Reference: Unwin, D.M., 1993. Aves. In Benton, M.J. The Fossil Record II. London: Benton & Hall. Criticisms of this chart should in no way be seen as a reflection on the expertise of Dave Unwin, a splendid fellow, and not just because he let me hold the Berlin Archaeopteryx.

November 3, 2005

The Density of Deer Heels

This graph shows the density of osteocytes, or bone cells, in different parts of the calcaneum (heel) of a mule deer. Cranial, caudal, medial, and lateral translate as front, back, inside, and outside.

oldcalc.gif

The biggest problem is that the arrangement of the bars doesn't correspond with the parts of the bone in question. Nor are the colors of the bars meaningful; they're only there to make the legend work. The cryptic y-axis label is just number of osteocytes per square millimeter. The three cases where there are significantly more osteocytes are indicated on the graph with an asterisk (*), the conventional indicator of statistical significance. Note that the asterisks are in a different position in each case; one might even think the the three black bars are being referred to, but in young fawns it's in fact the white bar.

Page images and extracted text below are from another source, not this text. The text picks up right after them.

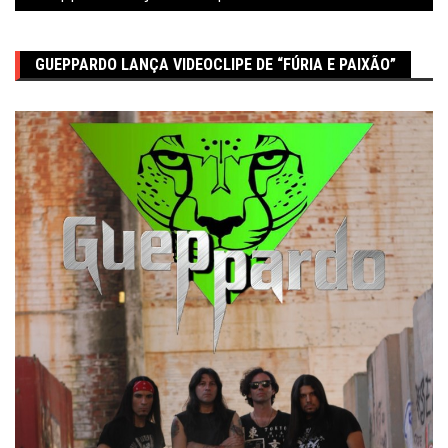
GUEPPARDO LANÇA VIDEOCLIPE DE “FÚRIA E PAIXÃO”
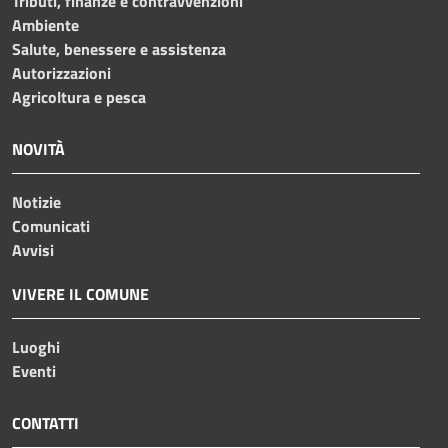
Tributi, finanze e contravvenzioni
Ambiente
Salute, benessere e assistenza
Autorizzazioni
Agricoltura e pesca
NOVITÀ
Notizie
Comunicati
Avvisi
VIVERE IL COMUNE
Luoghi
Eventi
CONTATTI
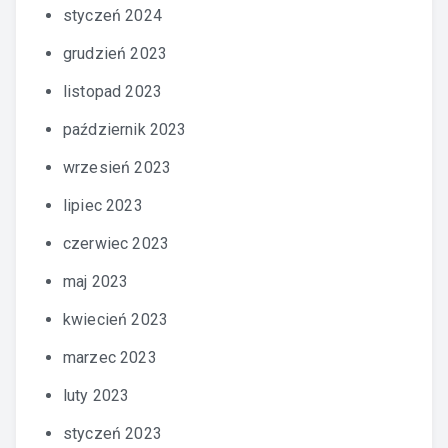
styczeń 2024
grudzień 2023
listopad 2023
październik 2023
wrzesień 2023
lipiec 2023
czerwiec 2023
maj 2023
kwiecień 2023
marzec 2023
luty 2023
styczeń 2023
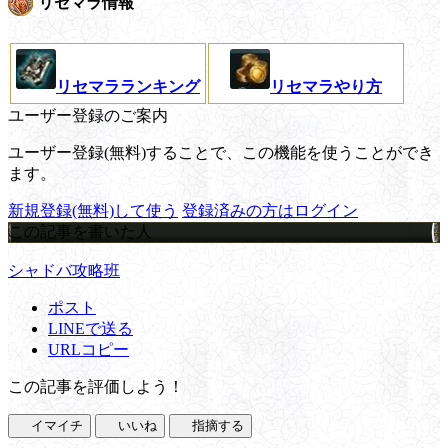
リセマラ情報
リセマラランキング
リセマラやり方
ユーザー登録のご案内
ユーザー登録(無料)することで、この機能を使うことができ
ます。
新規登録(無料)して使う
登録済みの方はログイン
この記事を書いた人
シャドバ攻略班
ポスト
LINEで送る
URLコピー
この記事を評価しよう！
イマイチ
いいね
指摘する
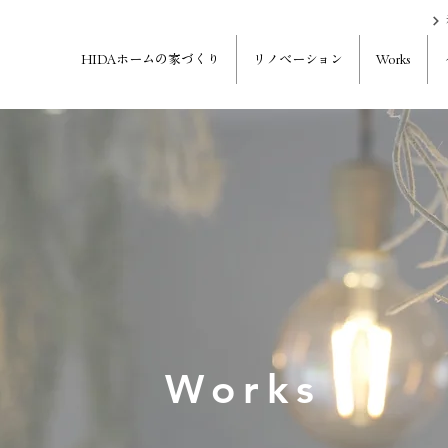
HIDAホームの家づくり
リノベーション
Works
Works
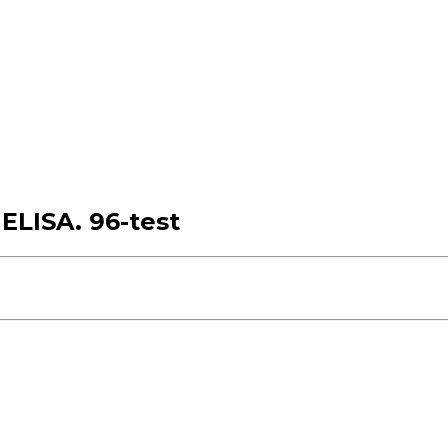
ELISA. 96-test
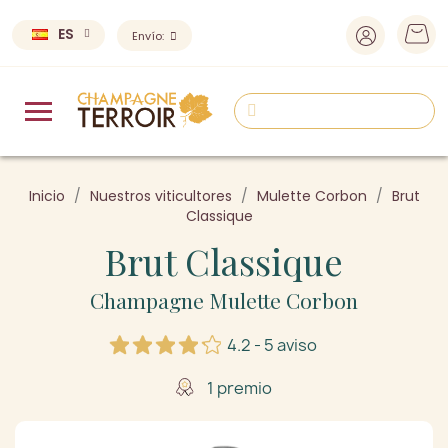
ES
Envío:
Inicio
Nuestros viticultores
Mulette Corbon
Brut
Classique
Brut Classique
Champagne Mulette Corbon
4.2 - 5 aviso
1 premio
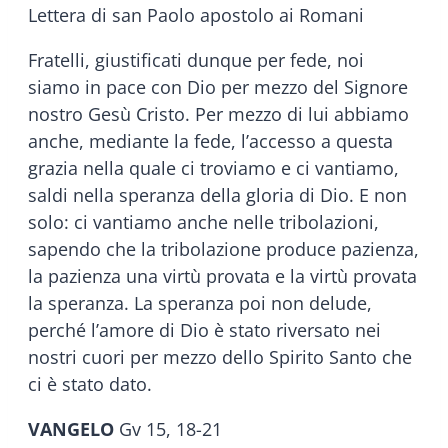
Lettera di san Paolo apostolo ai Romani
Fratelli, giustificati dunque per fede, noi
siamo in pace con Dio per mezzo del Signore
nostro Gesù Cristo. Per mezzo di lui abbiamo
anche, mediante la fede, l’accesso a questa
grazia nella quale ci troviamo e ci vantiamo,
saldi nella speranza della gloria di Dio. E non
solo: ci vantiamo anche nelle tribolazioni,
sapendo che la tribolazione produce pazienza,
la pazienza una virtù provata e la virtù provata
la speranza. La speranza poi non delude,
perché l’amore di Dio è stato riversato nei
nostri cuori per mezzo dello Spirito Santo che
ci è stato dato.
VANGELO
Gv 15, 18-21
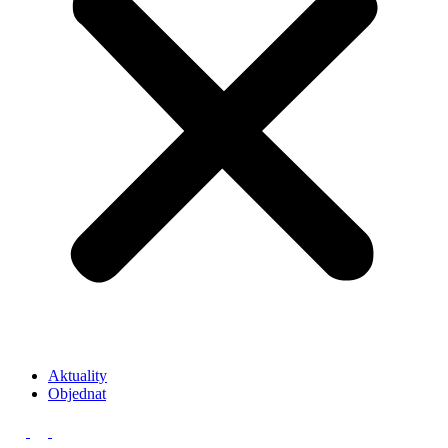
Aktuality
Objednat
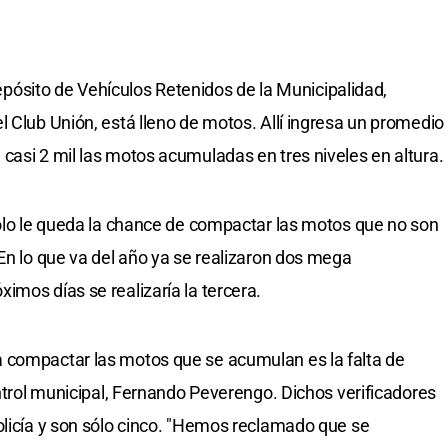
 Depósito de Vehículos Retenidos de la Municipalidad,
l Club Unión, está lleno de motos. Allí ingresa un promedio
casi 2 mil las motos acumuladas en tres niveles en altura.
sólo le queda la chance de compactar las motos que no son
 En lo que va del año ya se realizaron dos mega
imos días se realizaría la tercera.
 compactar las motos que se acumulan es la falta de
ontrol municipal, Fernando Peverengo. Dichos verificadores
olicía y son sólo cinco. "Hemos reclamado que se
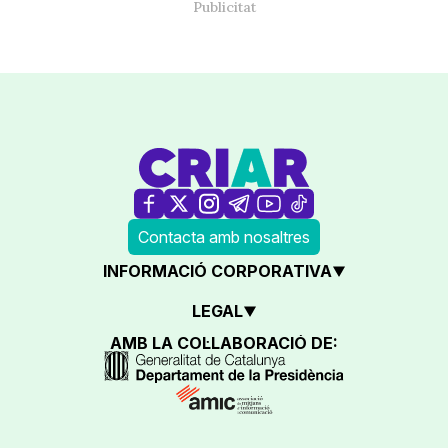
Contacta amb nosaltres
INFORMACIÓ CORPORATIVA
LEGAL
AMB LA COL·LABORACIÓ DE:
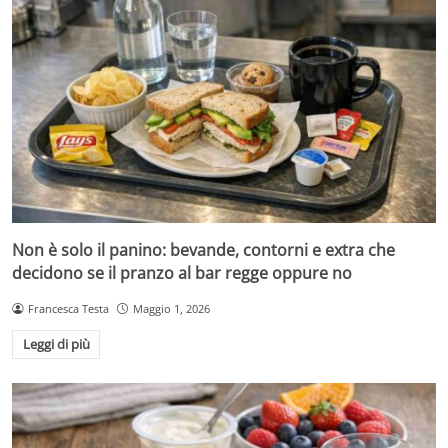
Non è solo il panino: bevande, contorni e extra che
decidono se il pranzo al bar regge oppure no
Francesca Testa
Maggio 1, 2026
Leggi di più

It's so confusing that the caption takes up nearly half as much space as the graph itself.

oldcalcstext.gif

How to make this more comprehensible? A good goal would be to reduce the amount of interpretation we were requiring of the reader. I noticed the article had a diagram showing cross-sections of the bone in question, from young fawn to adult.

calcoutlines.gif

I scanned them, placed them as a template in Illustrator, then traced around them with the pen tool. For each bone I made a compound path of the inner and outer circles, and sliced it like a pizza with the knife tool into four chunks, each of which could take a different fill.

I noted significant differences right on the bones themselves, and added a color scale, where shade (40% to 80% black) corresponds intuitively to osteocyte density.

calcs.gif

The revised graph takes up less room and is pretty much self explanatory. Once the scales and labels had been given, one could even show multiple small versions of the same four bones side by side, each showing osteocyte density under different conditions.

Reference: J. G. Skedros, K. J. Hunt, and R. D. Bloebaum (1995), in the Journal of Morphology 265(2):244-247.